[Stated problem]
Express each line of the listing below as a string in a JSON list, one string per line, and omit any blank lines.

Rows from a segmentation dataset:
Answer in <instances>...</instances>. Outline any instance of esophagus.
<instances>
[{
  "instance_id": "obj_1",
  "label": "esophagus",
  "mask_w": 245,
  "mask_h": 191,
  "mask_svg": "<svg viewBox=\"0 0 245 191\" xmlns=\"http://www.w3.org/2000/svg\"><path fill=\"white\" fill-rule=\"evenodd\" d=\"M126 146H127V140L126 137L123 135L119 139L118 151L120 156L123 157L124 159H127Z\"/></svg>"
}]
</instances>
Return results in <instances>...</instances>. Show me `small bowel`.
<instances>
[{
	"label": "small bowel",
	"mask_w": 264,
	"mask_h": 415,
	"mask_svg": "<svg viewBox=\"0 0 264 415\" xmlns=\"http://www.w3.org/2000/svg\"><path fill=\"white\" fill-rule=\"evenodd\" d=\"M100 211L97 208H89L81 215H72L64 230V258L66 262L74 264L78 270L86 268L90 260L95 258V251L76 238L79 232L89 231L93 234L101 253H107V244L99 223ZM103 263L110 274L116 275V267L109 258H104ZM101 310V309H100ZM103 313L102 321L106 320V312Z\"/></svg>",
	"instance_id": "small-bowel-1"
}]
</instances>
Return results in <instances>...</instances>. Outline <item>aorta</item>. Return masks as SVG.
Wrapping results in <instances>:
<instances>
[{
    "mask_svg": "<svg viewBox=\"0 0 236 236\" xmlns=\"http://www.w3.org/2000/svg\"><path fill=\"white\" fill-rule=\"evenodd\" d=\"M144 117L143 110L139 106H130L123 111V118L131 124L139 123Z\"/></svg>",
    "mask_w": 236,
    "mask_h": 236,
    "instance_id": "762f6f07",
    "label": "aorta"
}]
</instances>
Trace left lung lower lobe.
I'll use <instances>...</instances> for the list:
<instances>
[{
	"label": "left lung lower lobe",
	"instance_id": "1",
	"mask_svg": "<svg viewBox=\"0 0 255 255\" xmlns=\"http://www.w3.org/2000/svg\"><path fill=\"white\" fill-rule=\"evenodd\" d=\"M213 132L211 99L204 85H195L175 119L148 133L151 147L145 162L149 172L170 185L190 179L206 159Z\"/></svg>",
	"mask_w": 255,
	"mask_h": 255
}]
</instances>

[Written response]
[
  "Answer in <instances>...</instances>. Outline any instance of esophagus.",
  "<instances>",
  "[{",
  "  \"instance_id\": \"obj_1\",",
  "  \"label\": \"esophagus\",",
  "  \"mask_w\": 245,",
  "  \"mask_h\": 191,",
  "  \"mask_svg\": \"<svg viewBox=\\\"0 0 245 191\\\" xmlns=\\\"http://www.w3.org/2000/svg\\\"><path fill=\\\"white\\\" fill-rule=\\\"evenodd\\\" d=\\\"M126 146H127V140L126 137L123 135L119 139L118 151L120 156L123 157L124 159H127Z\\\"/></svg>\"",
  "}]",
  "</instances>",
  "Return results in <instances>...</instances>. Show me `small bowel`.",
  "<instances>",
  "[{",
  "\t\"label\": \"small bowel\",",
  "\t\"mask_w\": 264,",
  "\t\"mask_h\": 415,",
  "\t\"mask_svg\": \"<svg viewBox=\\\"0 0 264 415\\\" xmlns=\\\"http://www.w3.org/2000/svg\\\"><path fill=\\\"white\\\" fill-rule=\\\"evenodd\\\" d=\\\"M100 211L97 208H89L81 215H72L64 230V258L66 262L74 264L78 270L86 268L90 260L95 258V251L76 238L79 232L89 231L93 234L101 253H107V244L99 223ZM103 263L110 274L116 275V267L109 258H104ZM101 310V309H100ZM103 313L102 321L106 320V312Z\\\"/></svg>\",",
  "\t\"instance_id\": \"small-bowel-1\"",
  "}]",
  "</instances>",
  "Return results in <instances>...</instances>. Outline <item>aorta</item>. Return masks as SVG.",
  "Wrapping results in <instances>:",
  "<instances>",
  "[{",
  "    \"mask_svg\": \"<svg viewBox=\\\"0 0 236 236\\\" xmlns=\\\"http://www.w3.org/2000/svg\\\"><path fill=\\\"white\\\" fill-rule=\\\"evenodd\\\" d=\\\"M144 117L143 110L139 106H130L123 111V118L131 124L139 123Z\\\"/></svg>\",",
  "    \"mask_w\": 236,",
  "    \"mask_h\": 236,",
  "    \"instance_id\": \"762f6f07\",",
  "    \"label\": \"aorta\"",
  "}]",
  "</instances>",
  "Trace left lung lower lobe.",
  "I'll use <instances>...</instances> for the list:",
  "<instances>",
  "[{",
  "\t\"label\": \"left lung lower lobe\",",
  "\t\"instance_id\": \"1\",",
  "\t\"mask_svg\": \"<svg viewBox=\\\"0 0 255 255\\\" xmlns=\\\"http://www.w3.org/2000/svg\\\"><path fill=\\\"white\\\" fill-rule=\\\"evenodd\\\" d=\\\"M213 132L211 99L204 85H195L175 119L148 133L151 147L145 162L149 172L170 185L190 179L206 159Z\\\"/></svg>\",",
  "\t\"mask_w\": 255,",
  "\t\"mask_h\": 255",
  "}]",
  "</instances>"
]